University Presidents Make Statehouse Appeal For Higher Education Funding

    Kyle Stokes / StateImpact Indiana

    The campus of Indiana University East / Ivy Tech Community College / Purdue University College of Technology in Richmond.

    Indiana’s public university presidents are at the statehouse this week making their appeals for increased funding. From Indiana Public Broadcasting‘s Brandon Smith:

    A common theme among the university presidents Wednesday was proving to lawmakers that their school is working to reduce the cost of college for its students.

    Acting Purdue President Tim Sands says one of the ways the West Lafayette school aims to accomplish that is creating a more year-round schedule by increasing class offerings in the summer.

    “I think we’ll see much higher completion rates, much faster completion sometimes, but it will also allow students who do internships, study abroad to see less penalty in their time to graduation,” he says.Indiana State University president Daniel Bradley says his school is incentivizing students to finish on time through a graduation guarantee program offered to incoming freshman for the first time this year.

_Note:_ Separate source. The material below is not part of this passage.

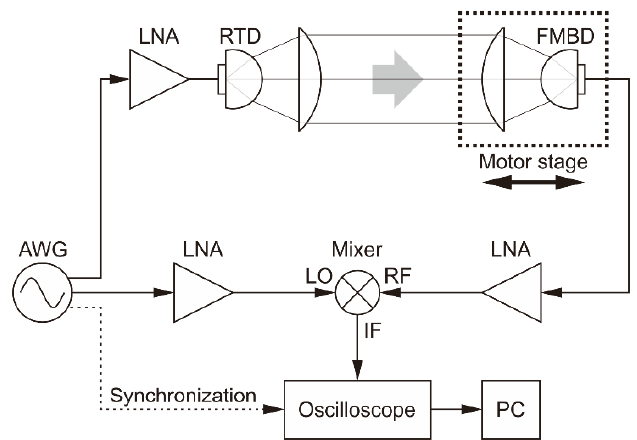
Figure 2. Schematic of the electrical and in-line optical setup. AWG: arbitrary waveform generator, LNA: low-noise amplifiers for power level adjustment and detected signal enhancement. In this particular optical configuration, the radar only measures the propagation distance between the terahertz source and detector. To change the propagation distance, the detector and its lens (marked by a dotted rectangle) are moved together as a unit. Auxiliary circuit elements such as power supplies, a bias tee, etc. are omitted for simplicity.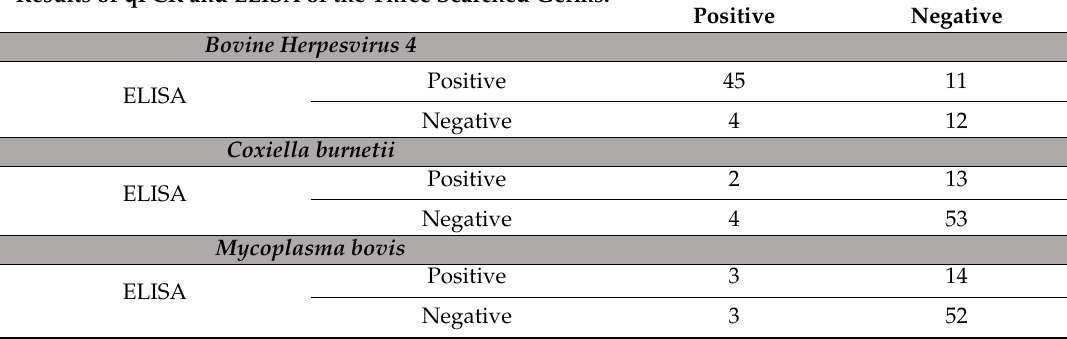
Table 1. Combined results of blood antibodies detected by ELISA and germs DNA identified by qPCR (peritoneal sample) for Bovine Herpesvirus 4, Coxiella burnetii and Mycoplasma bovis in 72 cows affected by parietal fibrinous peritonitis.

    “They will do certain things and we will do certain things and if they keep their promise, they’ll graduate in four years or we will make sure that they don’t pay any more tuition in order to finish up,” he says.

    Bradley also says the school is outsourcing a number of services, including its motor vehicle fleet and student health services, as an effort to reduce costs.

    Officials from the Indiana Commission for Higher Education have asked lawmakers to increase funding for the state’s colleges and universities so the schools can keep tuition costs down. Higher education institutes are trying to show the legislature they’re doing their part with programs aimed at helping students graduate on time, like Purdue’s year-round academic calendar and Indiana State’s guarantee.

    The commission’s recommendation is non-binding. Keeping tuition increases at the rate of inflation would require the state kick in $128 million more tax dollars between now and 2015.

    Last year lawmakers called for greater state control over tuition increases, but a proposal to cap the amount public colleges and universities could charge died in committee.

    Indiana University and Ball State make their appeals Thursday. If you’re interested in funding for higher education, IU President Michael McRobbie will be on WFIU’s Noon Edition Friday talking about performance-based funding and privatization.